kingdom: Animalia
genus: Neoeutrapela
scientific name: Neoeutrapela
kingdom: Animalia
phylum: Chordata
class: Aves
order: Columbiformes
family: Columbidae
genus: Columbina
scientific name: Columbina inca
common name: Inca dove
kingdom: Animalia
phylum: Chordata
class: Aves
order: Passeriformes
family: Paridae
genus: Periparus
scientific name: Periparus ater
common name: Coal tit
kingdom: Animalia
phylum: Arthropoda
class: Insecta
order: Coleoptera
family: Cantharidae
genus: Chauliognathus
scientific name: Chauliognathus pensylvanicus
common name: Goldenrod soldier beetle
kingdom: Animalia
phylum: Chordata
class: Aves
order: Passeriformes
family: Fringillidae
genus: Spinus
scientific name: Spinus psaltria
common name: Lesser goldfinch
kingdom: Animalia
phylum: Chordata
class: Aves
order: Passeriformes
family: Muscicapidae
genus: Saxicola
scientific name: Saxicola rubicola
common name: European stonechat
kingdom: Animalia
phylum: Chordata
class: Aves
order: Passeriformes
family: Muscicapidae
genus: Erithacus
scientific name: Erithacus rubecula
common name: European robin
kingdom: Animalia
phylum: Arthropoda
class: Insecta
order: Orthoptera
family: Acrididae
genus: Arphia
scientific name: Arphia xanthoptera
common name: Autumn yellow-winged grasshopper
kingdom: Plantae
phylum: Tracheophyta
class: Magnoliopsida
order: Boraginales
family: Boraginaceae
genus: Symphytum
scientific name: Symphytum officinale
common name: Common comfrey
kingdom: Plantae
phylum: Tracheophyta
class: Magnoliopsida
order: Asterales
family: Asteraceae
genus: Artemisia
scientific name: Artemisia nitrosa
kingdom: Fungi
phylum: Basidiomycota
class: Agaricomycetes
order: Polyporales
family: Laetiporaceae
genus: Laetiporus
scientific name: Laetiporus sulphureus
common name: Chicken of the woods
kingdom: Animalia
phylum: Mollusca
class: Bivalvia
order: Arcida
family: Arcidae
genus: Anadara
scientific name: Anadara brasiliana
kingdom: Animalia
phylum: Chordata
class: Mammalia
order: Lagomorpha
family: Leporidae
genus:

What this task involves: Rewrite every line of the records above as one numbered list, omitting any blank lines.

Expected answer:
1. kingdom: Animalia
2. genus: Neoeutrapela
3. scientific name: Neoeutrapela
4. kingdom: Animalia
5. phylum: Chordata
6. class: Aves
7. order: Columbiformes
8. family: Columbidae
9. genus: Columbina
10. scientific name: Columbina inca
11. common name: Inca dove
12. kingdom: Animalia
13. phylum: Chordata
14. class: Aves
15. order: Passeriformes
16. family: Paridae
17. genus: Periparus
18. scientific name: Periparus ater
19. common name: Coal tit
20. kingdom: Animalia
21. phylum: Arthropoda
22. class: Insecta
23. order: Coleoptera
24. family: Cantharidae
25. genus: Chauliognathus
26. scientific name: Chauliognathus pensylvanicus
27. common name: Goldenrod soldier beetle
28. kingdom: Animalia
29. phylum: Chordata
30. class: Aves
31. order: Passeriformes
32. family: Fringillidae
33. genus: Spinus
34. scientific name: Spinus psaltria
35. common name: Lesser goldfinch
36. kingdom: Animalia
37. phylum: Chordata
38. class: Aves
39. order: Passeriformes
40. family: Muscicapidae
41. genus: Saxicola
42. scientific name: Saxicola rubicola
43. common name: European stonechat
44. kingdom: Animalia
45. phylum: Chordata
46. class: Aves
47. order: Passeriformes
48. family: Muscicapidae
49. genus: Erithacus
50. scientific name: Erithacus rubecula
51. common name: European robin
52. kingdom: Animalia
53. phylum: Arthropoda
54. class: Insecta
55. order: Orthoptera
56. family: Acrididae
57. genus: Arphia
58. scientific name: Arphia xanthoptera
59. common name: Autumn yellow-winged grasshopper
60. kingdom: Plantae
61. phylum: Tracheophyta
62. class: Magnoliopsida
63. order: Boraginales
64. family: Boraginaceae
65. genus: Symphytum
66. scientific name: Symphytum officinale
67. common name: Common comfrey
68. kingdom: Plantae
69. phylum: Tracheophyta
70. class: Magnoliopsida
71. order: Asterales
72. family: Asteraceae
73. genus: Artemisia
74. scientific name: Artemisia nitrosa
75. kingdom: Fungi
76. phylum: Basidiomycota
77. class: Agaricomycetes
78. order: Polyporales
79. family: Laetiporaceae
80. genus: Laetiporus
81. scientific name: Laetiporus sulphureus
82. common name: Chicken of the woods
83. kingdom: Animalia
84. phylum: Mollusca
85. class: Bivalvia
86. order: Arcida
87. family: Arcidae
88. genus: Anadara
89. scientific name: Anadara brasiliana
90. kingdom: Animalia
91. phylum: Chordata
92. class: Mammalia
93. order: Lagomorpha
94. family: Leporidae
95. genus:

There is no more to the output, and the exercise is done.